This was written in 2014. To view this post in its original format for mindbodybrew, please click here.
As I tried to gather my thoughts about what I wanted to write about in this post, I came across this segment from a 2012 NY Times article, “The Flight from Conversation”, by Sherry Turkle, that encapsulated what I was thinking:
“FACE-TO-FACE conversation unfolds slowly. It teaches patience. When we communicate on our digital devices, we learn different habits. As we ramp up the volume and velocity of online connections, we start to expect faster answers. To get these, we ask one another simpler questions; we dumb down our communications, even on the most important matters. It is as though we have all put ourselves on cable news. Shakespeare might have said, “We are consum’d with that which we were nourish’d by.”
And we use conversation with others to learn to converse with ourselves. So our flight from conversation can mean diminished chances to learn skills of self-reflection. These days, social media continually asks us what’s “on our mind,” but we have little motivation to say something truly self-reflective. Self-reflection in conversation requires trust.”
Turkle is a psychologist, professor at MIT, and also the author of “Alone Together: Why We Expect More From Technology and Less From Each Other.” What I love about her comments is the specific connection she draws between social interaction and self-awareness.
During the past few months I’ve been thinking a lot about our voices and how we use them. From oral to written communication, from personal to professional experiences, I’m becoming more aware of what I see as the two main hazards of living in the communication age:
1. The oversaturation of instantly gratifying ways to spread less than meaningful information about ourselves
2. The tendency to avoid communicating directly and honestly in face-to-face situations. Anyone who hasn’t been hiding in a cave the past 15 years has certainly fallen into both paths of communication.
In an article for the Atlantic about his students’ lack of conversational competence, teacher and writer Pete Barnell says, “But in our zealous rush to meet 21st-century demands—emailing assignments, customizing projects for tablets and laptops, and allowing students to BYOD (Bring Your Own Device)—we aren’t asking students to think and communicate in real time.”
It’s the “real time” idea that reminds me of the yoga practice, and in particular, the role that satya, or truthfulness, plays in our conversations and interactions with others.What is fascinating to me about satya, the second of the yamas of the 8 Limbs of Yoga, is that it is a much more vague and fluid idea than just saying, “Don’t lie.” Black and white notions of honesty rarely give credit to the complexity of human emotions and situational factors at hand.
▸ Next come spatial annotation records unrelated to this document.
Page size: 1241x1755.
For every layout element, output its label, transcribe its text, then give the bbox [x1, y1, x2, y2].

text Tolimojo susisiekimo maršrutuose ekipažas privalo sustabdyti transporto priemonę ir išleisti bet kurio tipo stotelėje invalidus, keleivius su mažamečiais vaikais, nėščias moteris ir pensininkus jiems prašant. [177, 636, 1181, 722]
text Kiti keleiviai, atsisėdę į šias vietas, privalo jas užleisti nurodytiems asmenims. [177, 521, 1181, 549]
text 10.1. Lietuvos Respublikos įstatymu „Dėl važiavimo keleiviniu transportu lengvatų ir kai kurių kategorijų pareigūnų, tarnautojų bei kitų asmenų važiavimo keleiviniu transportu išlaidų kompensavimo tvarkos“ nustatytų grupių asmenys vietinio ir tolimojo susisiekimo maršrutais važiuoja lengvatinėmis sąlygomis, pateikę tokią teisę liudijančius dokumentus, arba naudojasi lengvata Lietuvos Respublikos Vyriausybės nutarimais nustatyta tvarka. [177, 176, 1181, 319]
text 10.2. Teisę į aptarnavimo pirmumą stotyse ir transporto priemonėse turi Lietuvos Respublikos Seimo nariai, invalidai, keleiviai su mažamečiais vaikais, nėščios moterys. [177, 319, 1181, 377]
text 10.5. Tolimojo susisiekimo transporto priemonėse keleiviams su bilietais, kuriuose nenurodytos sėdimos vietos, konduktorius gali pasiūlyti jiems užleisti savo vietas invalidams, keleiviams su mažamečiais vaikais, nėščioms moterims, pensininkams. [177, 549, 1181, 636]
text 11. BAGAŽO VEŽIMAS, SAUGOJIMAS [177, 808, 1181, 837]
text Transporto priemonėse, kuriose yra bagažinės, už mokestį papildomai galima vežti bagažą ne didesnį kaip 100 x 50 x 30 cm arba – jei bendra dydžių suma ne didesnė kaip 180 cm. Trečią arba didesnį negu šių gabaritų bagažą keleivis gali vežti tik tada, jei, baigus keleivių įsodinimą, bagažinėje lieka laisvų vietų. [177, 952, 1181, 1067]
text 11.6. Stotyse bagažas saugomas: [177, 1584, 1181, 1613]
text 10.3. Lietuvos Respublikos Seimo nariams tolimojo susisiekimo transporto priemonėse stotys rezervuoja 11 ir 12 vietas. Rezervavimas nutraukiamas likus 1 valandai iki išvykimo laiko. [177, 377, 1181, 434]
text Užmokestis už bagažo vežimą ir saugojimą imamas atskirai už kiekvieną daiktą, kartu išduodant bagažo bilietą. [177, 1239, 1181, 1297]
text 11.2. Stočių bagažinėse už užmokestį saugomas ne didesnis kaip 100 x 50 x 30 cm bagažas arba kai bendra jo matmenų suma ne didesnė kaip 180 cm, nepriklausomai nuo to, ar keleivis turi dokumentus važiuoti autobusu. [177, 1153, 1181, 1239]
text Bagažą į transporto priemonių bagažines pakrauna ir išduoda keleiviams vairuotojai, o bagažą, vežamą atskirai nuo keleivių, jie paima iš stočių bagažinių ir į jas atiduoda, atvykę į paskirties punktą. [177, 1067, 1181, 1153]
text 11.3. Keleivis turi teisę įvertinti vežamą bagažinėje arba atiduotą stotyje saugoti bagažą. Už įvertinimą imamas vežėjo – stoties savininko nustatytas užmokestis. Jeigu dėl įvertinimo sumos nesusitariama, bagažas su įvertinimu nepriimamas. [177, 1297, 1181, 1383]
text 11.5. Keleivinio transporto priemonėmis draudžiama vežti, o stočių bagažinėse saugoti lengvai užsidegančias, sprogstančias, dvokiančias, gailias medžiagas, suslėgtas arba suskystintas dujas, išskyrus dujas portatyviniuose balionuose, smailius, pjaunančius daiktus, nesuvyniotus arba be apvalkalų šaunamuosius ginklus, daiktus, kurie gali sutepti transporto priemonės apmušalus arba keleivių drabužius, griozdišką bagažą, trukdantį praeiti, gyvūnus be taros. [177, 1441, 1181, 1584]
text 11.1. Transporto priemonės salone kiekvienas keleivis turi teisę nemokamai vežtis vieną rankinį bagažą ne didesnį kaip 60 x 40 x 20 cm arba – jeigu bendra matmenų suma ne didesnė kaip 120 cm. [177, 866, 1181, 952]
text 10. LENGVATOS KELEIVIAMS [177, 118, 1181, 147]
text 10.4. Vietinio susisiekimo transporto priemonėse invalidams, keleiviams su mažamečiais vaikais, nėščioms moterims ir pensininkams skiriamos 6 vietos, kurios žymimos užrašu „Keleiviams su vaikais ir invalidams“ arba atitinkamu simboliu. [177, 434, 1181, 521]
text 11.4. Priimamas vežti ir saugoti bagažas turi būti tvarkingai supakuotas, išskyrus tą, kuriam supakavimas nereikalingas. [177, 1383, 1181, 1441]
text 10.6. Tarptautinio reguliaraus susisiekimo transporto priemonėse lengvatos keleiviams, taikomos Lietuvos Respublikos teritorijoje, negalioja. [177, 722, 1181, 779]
Practicing satya is more than meaning what you say and saying what you mean; it’s the task of reading complex, interpersonal situations in real timeand being able to say (or not say) the words that support the integrity of those moments. Cumulatively over a lifetime, someone who practices satya would be able to string together a series of moments indicating that he or she had, hopefully, lived an honest and true life instead of a dishonest and false one.
Returning to Turkle’s idea of patience, satya is something that requires practice. In finding our true and honest voice, I think we have to be a little discerning about what we say, to whom, and why. Do 1,000 of your closest Facebook friends need to know what you ate for breakfast or that you hate the annoying man next you on the subway because he felt it was necessary to eat what appeared to be Thanksgiving dinner out of a takeout container? Conversely, is there a real relationship in your life that is suffering because you can’t find the words to say what is necessary? When you’re interacting with someone are you really engaging with them, or are you hiding behind headphones/phantom text messages on your phone/mental distractions, etc? It’s amazing how actually looking people in the eyes can change your communication patterns.
For our teachers out there, I think we can practice this same skill by really looking at our students and giving them the verbal cues they actually need to hear. Perhaps this means letting go of an awesome energetic cue you really wanted to try that they actually aren’t ready for. Maybe this means pushing yourself to talk about new ideas or some aspect of the yoga practice that has been confusing or uncomfortable to you. Maybe it means editing and watching instead of talking so much.
I think that both tendencies of our age, saying too much or saying too little, both stem from fear: fear of being alone, fear of missing out, fear of being vulnerable, fear of disappointing the people in our lives, fear of being disliked. In finding courage to work through our fears, it is important to recognize that our sense of self, our ability to self-reflect and be advocates for our own needs, is crucial to living a truthful life that doesn’t cause harm to others. Honesty isn’t about airing out all our dirty laundry for the whole world to hear. It’s about being true to ourselves in a way that cultivates kindness and as much non-harm as possible towards others.
And this is where the yoga practice comes in. When we give ourselves the time and space to go inward in the way that yoga demands, we might then be able to reach outward to others with a more compassionate, honest, and discerning voice. Because we understand the patience required to understand our own thoughts, perhaps we can become more intuitive and adept conversationalists when listening and responding to others. This process is reciprocal and multi-layered: self-reflection helps us relate to others; relating to others helps us understand ourselves.
As teachers and students of yoga, I think we represent a unique population of people who pays equal amount of attention to the voice in our heads and the voice we express to others. My encouragement would be to let satya guide both.